● **Given text**
################

Nvidia Brings DXR Raytracing to Pascal, Turing and Volta

Mira Yurizaki · March 19, 2019

@Derangel Ah wait, now I think I understand what happened. NVIDIA probably added DXR fallback layer support at the driver level rather than making games require the library.

4 minutes ago, dgsddfgdfhgs said:

Nvidia dont care about Maxwell anymore

To be fair, it's in its 5th year of service. That's pretty old in computer time.

leadeater · March 19, 2019

58 minutes ago, Derangel said:

RTX is ray-tracing processed via the tensor cores. Both DXR and Vulkan ray-tracing can use the tensor cores. The proprietary implementation of the tech likely has more to do with the use and optimization of the tensor cores as both BFV and Metro use DXR.

Really it's just a brand name for a set of technology and software tools, the way I see it RTX has more to do with development tools than the hardware itself but both fall under it because it's mutual requirement. DXR the spec allows for and implements methods to offload tasks and doesn't impose any restrictions on how those are allocated and to what they are allocated to.

That's why Nvidia can show off the Star Wars demo on the Titan V, nothing prevents a Tensor core only implementation. There's nothing that stops an RT only implementation either for that matter, like BFV though you would be pushing a lot back on shader compute.

On a more speculation note, my wild ass guess is that comparative wise like Nvidia has done AMD hardware would be as efficient or slightly better as Turing is DXR only mode for cards that support Rapid Packed Math. The only question I have on that is can Vega actually execute both an FP and INT instruction at the same time? It can do two FP16 or 4 INT8 (Vega 20) but can those be mixed. Can you do a FP16 and INT16, or FP16 and 2 INT8?

ne0tic · March 19, 2019

Though the BIG question is, will the RTX cards be able to use the basic RT that now the old Pascal cards will use?

If you can toggle basic RT on the RTX cards then you should be able to get almost as much FPS with for example a RTX 2070 with RT on then what you usually get with it off.

leadeater · March 19, 2019

9 minutes ago, ne0tic said:

Though the BIG question is, will the RTX cards be able to use the basic RT that now the old Pascal cards will use?

If you can toggle basic RT on the RTX cards then you should be able to get almost as much FPS with for example a RTX 2070 with RT on then what you usually get with it off.

################

● **Extracted information**
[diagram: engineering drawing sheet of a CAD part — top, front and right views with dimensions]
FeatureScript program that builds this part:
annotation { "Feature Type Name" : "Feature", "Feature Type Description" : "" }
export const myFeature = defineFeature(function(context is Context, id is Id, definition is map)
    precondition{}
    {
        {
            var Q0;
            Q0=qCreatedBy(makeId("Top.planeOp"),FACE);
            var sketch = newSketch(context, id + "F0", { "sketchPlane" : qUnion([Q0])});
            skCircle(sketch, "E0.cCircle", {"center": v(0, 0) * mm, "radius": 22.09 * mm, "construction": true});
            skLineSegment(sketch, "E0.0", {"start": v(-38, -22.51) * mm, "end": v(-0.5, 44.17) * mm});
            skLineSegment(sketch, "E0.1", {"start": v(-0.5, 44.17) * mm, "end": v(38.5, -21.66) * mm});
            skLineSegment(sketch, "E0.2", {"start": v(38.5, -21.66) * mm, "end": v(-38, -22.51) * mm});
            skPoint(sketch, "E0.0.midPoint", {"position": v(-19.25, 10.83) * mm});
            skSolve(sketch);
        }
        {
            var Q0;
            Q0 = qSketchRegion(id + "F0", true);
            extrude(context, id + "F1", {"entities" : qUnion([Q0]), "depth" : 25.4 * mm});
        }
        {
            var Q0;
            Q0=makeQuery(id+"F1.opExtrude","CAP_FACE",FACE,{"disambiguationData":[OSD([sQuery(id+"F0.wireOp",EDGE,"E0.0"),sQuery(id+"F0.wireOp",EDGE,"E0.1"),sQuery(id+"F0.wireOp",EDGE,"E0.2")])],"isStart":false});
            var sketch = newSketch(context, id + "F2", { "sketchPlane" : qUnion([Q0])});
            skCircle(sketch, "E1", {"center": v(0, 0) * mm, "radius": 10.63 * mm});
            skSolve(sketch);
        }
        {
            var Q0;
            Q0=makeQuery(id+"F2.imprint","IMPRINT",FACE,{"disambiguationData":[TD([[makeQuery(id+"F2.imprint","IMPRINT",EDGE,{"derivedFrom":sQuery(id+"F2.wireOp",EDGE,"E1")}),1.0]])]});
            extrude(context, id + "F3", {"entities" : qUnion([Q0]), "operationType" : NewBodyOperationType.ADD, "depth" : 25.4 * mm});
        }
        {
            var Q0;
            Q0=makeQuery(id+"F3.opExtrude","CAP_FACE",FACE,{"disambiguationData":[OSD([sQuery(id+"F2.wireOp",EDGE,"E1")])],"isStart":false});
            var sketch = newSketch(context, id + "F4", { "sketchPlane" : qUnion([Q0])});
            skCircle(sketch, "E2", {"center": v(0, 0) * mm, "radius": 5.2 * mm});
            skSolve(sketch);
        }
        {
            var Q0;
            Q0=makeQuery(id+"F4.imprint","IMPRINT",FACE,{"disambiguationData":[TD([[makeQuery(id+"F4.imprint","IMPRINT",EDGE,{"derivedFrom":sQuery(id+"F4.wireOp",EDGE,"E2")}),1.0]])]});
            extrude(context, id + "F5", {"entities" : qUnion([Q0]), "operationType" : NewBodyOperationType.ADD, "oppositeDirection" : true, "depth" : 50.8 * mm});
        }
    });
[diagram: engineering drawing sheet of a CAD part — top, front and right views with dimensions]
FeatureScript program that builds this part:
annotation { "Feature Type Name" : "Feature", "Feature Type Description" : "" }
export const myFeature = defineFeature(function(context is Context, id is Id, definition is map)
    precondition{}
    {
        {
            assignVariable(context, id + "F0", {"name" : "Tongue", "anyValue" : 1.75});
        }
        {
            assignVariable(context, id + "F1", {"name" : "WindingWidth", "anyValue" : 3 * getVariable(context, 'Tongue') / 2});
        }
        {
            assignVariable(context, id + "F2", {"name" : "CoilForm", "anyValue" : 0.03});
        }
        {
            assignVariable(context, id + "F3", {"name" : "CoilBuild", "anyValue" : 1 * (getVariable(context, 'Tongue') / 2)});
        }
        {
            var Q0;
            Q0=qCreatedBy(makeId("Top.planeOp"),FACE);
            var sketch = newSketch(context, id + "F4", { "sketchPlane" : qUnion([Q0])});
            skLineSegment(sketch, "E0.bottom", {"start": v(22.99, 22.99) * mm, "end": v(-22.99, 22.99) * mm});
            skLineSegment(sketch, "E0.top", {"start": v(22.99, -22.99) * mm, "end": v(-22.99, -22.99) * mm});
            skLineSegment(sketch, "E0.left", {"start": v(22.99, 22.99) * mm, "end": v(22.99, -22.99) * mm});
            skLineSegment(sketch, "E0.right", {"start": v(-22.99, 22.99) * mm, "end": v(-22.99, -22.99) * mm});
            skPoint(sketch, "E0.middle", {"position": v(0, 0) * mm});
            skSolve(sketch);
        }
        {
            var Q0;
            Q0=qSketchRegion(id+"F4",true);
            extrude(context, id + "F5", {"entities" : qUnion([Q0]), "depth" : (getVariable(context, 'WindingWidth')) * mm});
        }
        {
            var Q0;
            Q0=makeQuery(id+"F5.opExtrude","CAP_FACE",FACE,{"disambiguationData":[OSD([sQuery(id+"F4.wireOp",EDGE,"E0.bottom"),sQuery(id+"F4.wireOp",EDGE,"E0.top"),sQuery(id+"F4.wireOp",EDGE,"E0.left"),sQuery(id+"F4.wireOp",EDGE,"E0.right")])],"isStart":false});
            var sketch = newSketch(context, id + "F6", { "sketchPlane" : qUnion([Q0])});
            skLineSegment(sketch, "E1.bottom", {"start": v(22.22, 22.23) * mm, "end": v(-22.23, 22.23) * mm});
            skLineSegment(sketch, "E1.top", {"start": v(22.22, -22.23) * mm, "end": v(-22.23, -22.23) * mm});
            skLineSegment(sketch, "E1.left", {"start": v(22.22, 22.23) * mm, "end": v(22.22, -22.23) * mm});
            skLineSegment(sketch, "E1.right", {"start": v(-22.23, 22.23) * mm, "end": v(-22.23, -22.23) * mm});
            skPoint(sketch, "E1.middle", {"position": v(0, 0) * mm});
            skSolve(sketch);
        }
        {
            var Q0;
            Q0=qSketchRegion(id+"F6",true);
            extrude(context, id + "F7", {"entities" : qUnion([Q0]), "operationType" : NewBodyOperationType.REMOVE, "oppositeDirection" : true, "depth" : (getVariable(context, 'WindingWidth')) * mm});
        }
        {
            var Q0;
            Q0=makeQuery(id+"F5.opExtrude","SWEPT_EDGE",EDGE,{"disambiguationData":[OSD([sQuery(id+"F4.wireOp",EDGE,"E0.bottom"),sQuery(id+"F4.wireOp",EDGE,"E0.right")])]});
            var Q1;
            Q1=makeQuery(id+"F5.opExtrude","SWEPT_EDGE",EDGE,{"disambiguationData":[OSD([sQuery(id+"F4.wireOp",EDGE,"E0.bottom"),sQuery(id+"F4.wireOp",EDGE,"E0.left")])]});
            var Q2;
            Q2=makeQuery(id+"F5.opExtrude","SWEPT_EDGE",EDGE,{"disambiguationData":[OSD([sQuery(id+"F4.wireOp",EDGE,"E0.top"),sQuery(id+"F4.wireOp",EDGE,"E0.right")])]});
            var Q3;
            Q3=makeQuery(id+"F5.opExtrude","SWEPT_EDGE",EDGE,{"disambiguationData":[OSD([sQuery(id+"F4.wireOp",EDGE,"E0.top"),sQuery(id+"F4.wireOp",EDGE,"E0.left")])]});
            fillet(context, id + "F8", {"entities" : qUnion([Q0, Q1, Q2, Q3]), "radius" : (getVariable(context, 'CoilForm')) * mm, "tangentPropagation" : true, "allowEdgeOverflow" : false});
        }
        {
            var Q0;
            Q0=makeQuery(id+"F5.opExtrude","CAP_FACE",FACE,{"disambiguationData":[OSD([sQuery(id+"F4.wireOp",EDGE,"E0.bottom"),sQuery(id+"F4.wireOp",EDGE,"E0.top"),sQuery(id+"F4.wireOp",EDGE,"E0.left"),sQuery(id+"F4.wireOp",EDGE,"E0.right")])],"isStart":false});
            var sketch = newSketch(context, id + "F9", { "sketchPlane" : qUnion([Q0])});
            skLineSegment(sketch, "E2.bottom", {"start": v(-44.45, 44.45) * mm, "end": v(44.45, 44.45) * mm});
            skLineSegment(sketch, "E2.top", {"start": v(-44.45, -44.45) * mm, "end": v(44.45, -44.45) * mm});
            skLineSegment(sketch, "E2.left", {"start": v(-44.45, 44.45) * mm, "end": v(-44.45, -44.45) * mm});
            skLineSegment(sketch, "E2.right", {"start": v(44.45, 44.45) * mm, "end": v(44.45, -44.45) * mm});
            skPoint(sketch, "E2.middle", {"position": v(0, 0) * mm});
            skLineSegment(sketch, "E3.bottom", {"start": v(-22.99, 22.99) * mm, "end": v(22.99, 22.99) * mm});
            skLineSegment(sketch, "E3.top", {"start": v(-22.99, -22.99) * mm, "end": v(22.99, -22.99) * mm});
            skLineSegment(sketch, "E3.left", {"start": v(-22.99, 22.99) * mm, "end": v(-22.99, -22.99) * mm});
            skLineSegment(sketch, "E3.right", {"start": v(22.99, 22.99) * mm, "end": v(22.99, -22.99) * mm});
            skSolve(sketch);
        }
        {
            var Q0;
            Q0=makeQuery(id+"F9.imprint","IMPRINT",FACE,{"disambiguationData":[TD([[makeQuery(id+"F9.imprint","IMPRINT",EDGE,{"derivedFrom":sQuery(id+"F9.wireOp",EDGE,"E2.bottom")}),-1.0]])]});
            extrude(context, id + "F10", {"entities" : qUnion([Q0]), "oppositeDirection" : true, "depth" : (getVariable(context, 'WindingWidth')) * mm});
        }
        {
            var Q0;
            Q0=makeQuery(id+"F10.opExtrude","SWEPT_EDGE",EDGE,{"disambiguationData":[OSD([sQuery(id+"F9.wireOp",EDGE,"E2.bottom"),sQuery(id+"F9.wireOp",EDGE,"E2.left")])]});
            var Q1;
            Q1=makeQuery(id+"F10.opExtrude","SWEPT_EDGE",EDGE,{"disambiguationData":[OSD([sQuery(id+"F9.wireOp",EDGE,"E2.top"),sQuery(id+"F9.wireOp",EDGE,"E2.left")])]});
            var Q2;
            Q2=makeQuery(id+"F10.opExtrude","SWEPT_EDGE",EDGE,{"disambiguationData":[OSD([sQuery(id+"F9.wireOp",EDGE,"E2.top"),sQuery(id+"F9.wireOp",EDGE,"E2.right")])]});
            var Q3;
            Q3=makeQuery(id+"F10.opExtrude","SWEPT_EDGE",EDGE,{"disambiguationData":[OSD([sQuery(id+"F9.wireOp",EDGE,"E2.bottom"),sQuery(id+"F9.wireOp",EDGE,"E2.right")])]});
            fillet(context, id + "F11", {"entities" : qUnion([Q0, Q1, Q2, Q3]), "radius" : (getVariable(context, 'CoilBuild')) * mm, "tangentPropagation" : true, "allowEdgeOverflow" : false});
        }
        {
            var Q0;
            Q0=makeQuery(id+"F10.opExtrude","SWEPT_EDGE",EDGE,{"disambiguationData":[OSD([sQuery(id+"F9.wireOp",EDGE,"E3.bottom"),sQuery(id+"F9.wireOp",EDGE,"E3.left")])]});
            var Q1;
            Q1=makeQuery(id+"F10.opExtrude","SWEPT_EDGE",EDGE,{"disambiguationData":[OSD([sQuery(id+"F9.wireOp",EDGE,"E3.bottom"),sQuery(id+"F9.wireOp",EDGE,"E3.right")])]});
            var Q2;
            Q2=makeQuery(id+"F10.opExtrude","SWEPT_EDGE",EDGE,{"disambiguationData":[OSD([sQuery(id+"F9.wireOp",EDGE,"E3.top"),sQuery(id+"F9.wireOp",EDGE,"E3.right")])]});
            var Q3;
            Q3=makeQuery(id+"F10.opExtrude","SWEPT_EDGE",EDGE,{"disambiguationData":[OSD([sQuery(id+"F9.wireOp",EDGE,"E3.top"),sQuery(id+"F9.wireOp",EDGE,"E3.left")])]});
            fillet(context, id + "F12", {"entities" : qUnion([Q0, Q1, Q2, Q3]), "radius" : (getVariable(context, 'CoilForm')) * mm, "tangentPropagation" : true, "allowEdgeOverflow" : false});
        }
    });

################

● **To be done**
**A)** Reproduce the forum thread starting at "On a more speculation" and ending at "and 2 INT8?", swapping "Rapid Packed Math" for "packed math".
**B)** Tally the lines in the records that contain the string "tangentPropagation", treating case as significant, and reply with the number only.
The forum thread and the records are unrelated material.

● **Task-by-task results**
**A)**
On a more speculation note, my wild ass guess is that comparative wise like Nvidia has done AMD hardware would be as efficient or slightly better as Turing is DXR only mode for cards that support packed math. The only question I have on that is can Vega actually execute both an FP and INT instruction at the same time? It can do two FP16 or 4 INT8 (Vega 20) but can those be mixed. Can you do a FP16 and INT16, or FP16 and 2 INT8?

**B)** 3